Thursday, August 14, 2014

A Bullied Life



My first day of school was my first experience of bullying.  I remember being excited to make some friends, so I chattered on to the boy next to me.  After a while of him not saying anything but just staring at me, I started to feel self-conscious.  All throughout my elementary school career, whenever he saw me, he stopped whatever he was doing and stared.

Another boy in my Kindergarten class picked me up and swung me around the room.  I screamed and cried for him to put me down, but he kept swinging until I supposed he tired himself out.  The teacher never intervened.  The boy’s name was Robbie.
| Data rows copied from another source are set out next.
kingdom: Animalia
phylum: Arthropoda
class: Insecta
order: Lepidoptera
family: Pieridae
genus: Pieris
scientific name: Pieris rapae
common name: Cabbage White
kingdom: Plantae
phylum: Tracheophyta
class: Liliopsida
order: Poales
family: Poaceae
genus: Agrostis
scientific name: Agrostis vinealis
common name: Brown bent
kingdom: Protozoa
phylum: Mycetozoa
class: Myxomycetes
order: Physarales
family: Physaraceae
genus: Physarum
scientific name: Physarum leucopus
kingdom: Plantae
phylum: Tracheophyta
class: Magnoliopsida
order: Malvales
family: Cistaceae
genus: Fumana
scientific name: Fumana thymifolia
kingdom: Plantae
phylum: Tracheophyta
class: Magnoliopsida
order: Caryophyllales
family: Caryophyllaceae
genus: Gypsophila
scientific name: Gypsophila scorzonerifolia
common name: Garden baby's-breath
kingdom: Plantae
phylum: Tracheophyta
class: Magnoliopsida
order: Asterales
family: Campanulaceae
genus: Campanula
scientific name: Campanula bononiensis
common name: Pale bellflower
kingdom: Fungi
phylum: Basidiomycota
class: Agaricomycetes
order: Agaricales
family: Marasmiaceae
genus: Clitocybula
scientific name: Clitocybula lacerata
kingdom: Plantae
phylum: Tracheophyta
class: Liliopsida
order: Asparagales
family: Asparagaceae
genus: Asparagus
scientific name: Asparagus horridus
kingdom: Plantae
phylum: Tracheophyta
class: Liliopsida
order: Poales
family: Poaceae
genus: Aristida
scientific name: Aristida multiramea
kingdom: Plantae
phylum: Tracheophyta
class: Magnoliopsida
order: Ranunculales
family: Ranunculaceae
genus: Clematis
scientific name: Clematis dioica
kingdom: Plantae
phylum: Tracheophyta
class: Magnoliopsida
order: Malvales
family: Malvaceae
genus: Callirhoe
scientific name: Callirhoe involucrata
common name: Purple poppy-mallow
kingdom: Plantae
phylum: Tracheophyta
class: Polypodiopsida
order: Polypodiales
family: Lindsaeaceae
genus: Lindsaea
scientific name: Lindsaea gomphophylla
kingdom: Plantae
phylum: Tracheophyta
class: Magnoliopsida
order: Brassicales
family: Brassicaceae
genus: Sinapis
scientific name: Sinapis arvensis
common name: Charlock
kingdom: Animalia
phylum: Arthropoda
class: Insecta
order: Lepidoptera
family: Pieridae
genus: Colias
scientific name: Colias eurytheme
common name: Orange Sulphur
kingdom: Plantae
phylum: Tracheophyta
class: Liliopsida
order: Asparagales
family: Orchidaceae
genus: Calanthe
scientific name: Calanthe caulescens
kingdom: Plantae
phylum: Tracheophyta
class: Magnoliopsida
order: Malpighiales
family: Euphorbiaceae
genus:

A third boy on the bus tortured me as well, all throughout those grammar school years.  I don’t remember what he did, only that when we moved after fourth grade, I rejoiced to never have to suffer his abuses again.  His name was Jack.

Countless other boys in grade school mocked me by lurching about like monkeys.  I didn’t know why they did this; I didn’t look or move about like a monkey.  Nevertheless, I hated it, and no one stopped them.  I cried too many times to count, even more frustrated at the lack of assistance by teachers.  My only solace was the library, or the nurse’s office. 

In my first year away at college, I had bullies in my dorm.  These were girls this time.  They physically bullied me, the first time I ever experienced that.   I was always smaller than everyone else, so I felt powerless even more so in being able to stop them. 

I never knew what to do about bullying.  My mom told me to ignore them, but that didn’t stop them.  Only one time I stood up to the boys, I kicked them in the shins.  I guess I didn’t know yet about inflicting pain in the groin area.  In college, I only stood up once there too.  After a girl shoved me into my closet door, I spat in her face.  I am still surprised that I managed such a trajectory.

After the suicides in the school district that I attended and still live in, I grieved for the students who felt so powerless and lost that they believed there was no other option.  I know that feeling.  If there is no consequence, if there is no support, bullying will continue, even into adulthood and the workplace.  No child should have to suffer this way.  I know my parents did all they could, but it was a time when children with disabilities were first integrated into regular classrooms in public schools.  There were no services for kids like me.  We were on our own. 

Some say that bullying is part of life, but I say it doesn’t have to be.  Who would want their child to suffer needlessly?  Who would want to live in a Lord of the Flies world?  I don’t want that for me or for future generations. Even though my niece is homeschooled, she suffers bullying in her after school programs.  I want to protect her forever from the cruelness of others, but I know, like me, we will suffer this all our lives.  We live in a world that doesn’t embrace difference.  It is survival of the fittest. 

But I also know that we have to be victorious and rise above the behaviors of others.  To retaliate in violence only escalates it.  I have tried to teach my niece that it is cool to be different.  We are fun and interesting, not boring.  I have tried to teach her to stand up for herself.  I hope that she will always have confidence, and not be like me, living in fear for most of my life.